CFS patients more emotionally distressed and impaired than all patients except depressed patients (c.f. MS, diabetes, MI, CHF etc).
They certainly would be more more emotionally distressed and impaired after reading this training material and/or having to endure some of the advice in practice.

Social and emotional factors [...]
– unhelpful advice (e.g. to rest excessively [much of this FINE training manual])
Although underlying disease processes have been ruled out, there are physiological changes which come about as the result of disturbed rest-activity cycles, disturbed sleep, somatic symptoms of anxiety.
No references of course, just assumptions about CFS symptoms.

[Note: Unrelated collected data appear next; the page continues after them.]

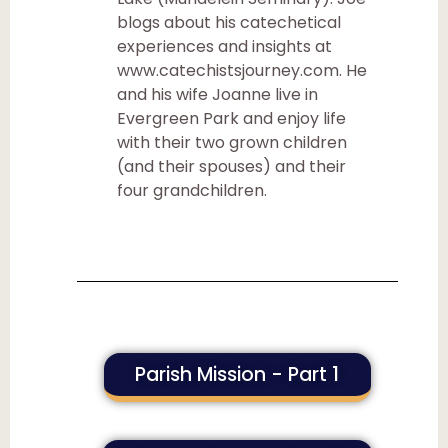
blogs about his catechetical
experiences and insights at
www.catechistsjourney.com. He
and his wife Joanne live in
Evergreen Park and enjoy life
with their two grown children
(and their spouses) and their
four grandchildren.
Parish Mission - Part 1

Fears about exercise in CFS
• Many CFS patients are fearful about exercise through their own experience of symptoms following exercise.
• It is no use denying their experience of symptoms after exercise.
• Many patients believe that post-exertional symptoms indicate they are harming their body so they worry & limit their activity.
• Many delay exercise until post-exertional symptoms wear off (“Boom-Bust”).
I think most patients are more worried about the impact of post-exertional symptoms on function and quality of life than hypothetical 'damage' of the body, but this mob like to frame it as hypochondria. Post-exertional symptoms can cause relapses which significantly worsen function and quality of life for months at a time, that is why we "worry".

Why is gradually increasing activity plan important?
• There is no persistent virus, muscle disease or damage.
• Activity or exercise cannot harm.

• Muscles need regular exercise to work efficiently and without pain.
• Periods of rest or irregular activity over months & years leads to deconditioning.
• Severity of CFS symptoms depends on amount of regular activity since start of CFS.
Tell that to patients whose lives have been destroyed from too much activity or exercise during the earlier stages of illness. How are FINE defining harm exactly? A patients' life being affected by activity and exercise is harmless as long as there is no objective evidence on routine testing? Reminds me of PACE, adverse effects of exercise are not significant unless they result in massive drops in function for several weeks at a time, therefore CBT/GET are "safe".

Safest level of exercise to start:
• Start activity at level less than capable of.
• If activity = present stamina, difficult to do activity plan & daily tasks, & become overwhelmed by symptoms.
• Like athletes do not expect full potential in 1st weeks of training- build up over months.
• As stamina and fitness increase muscle pain and fatigue will disappear.
• Increases in daily activities should be timed and gradually increased to sustain progress.
If only that was true.

How much aerobic exercise?
• Number of aerobic exercise sessions depends on each patient’s circumstances.
• Aim 4 x 15 min aerobic sessions over day.
• Then 2 x 30 sessions of differing exercises.
• Swimming and aerobics can be added.
• After symptomatic recovery 30 min of enjoyable physical activity of moderate intensity. Minimum of 3 times a week.
• Record progress in activity diary - focus on achievement and symptoms will subside.
Did a SINGLE patient achieve this in the FINE Trial?

What to do on a bad day
• Bad days with increased physical activity, mental stress & infection.
• Increase in physical or mental exertion will increase autonomic nervous system/adrenaline activity - overwhelming sx.
• If possible on bad day do same amount as day before but no more. No harm will occur.
• After bad day, increase on next good day.
• With time, break up activities with rest over day so decrease in frequency of bad days.
Don't trust them.

When ill [...] • Avoid lying down to rest or sleeping in day.
Trying to take away my critical nap time, especially when ill? Fuck off. No thanks. Whether or not daily rests and naps affect nighttime sleep and/or overall condition, is an individual variable and should not be generalized like that.

Name benefits of exercise:
• Effects on deconditioning symptoms.
• Effects on accurate sensory information.
• Effects on sleep.
• Effects on hormones.
• Effects on mood, anxiety, mental stress.
• Effects on withstanding physical stress.
• Effects on intellectual functioning.
For many of us, most of these become worse after regular exercise!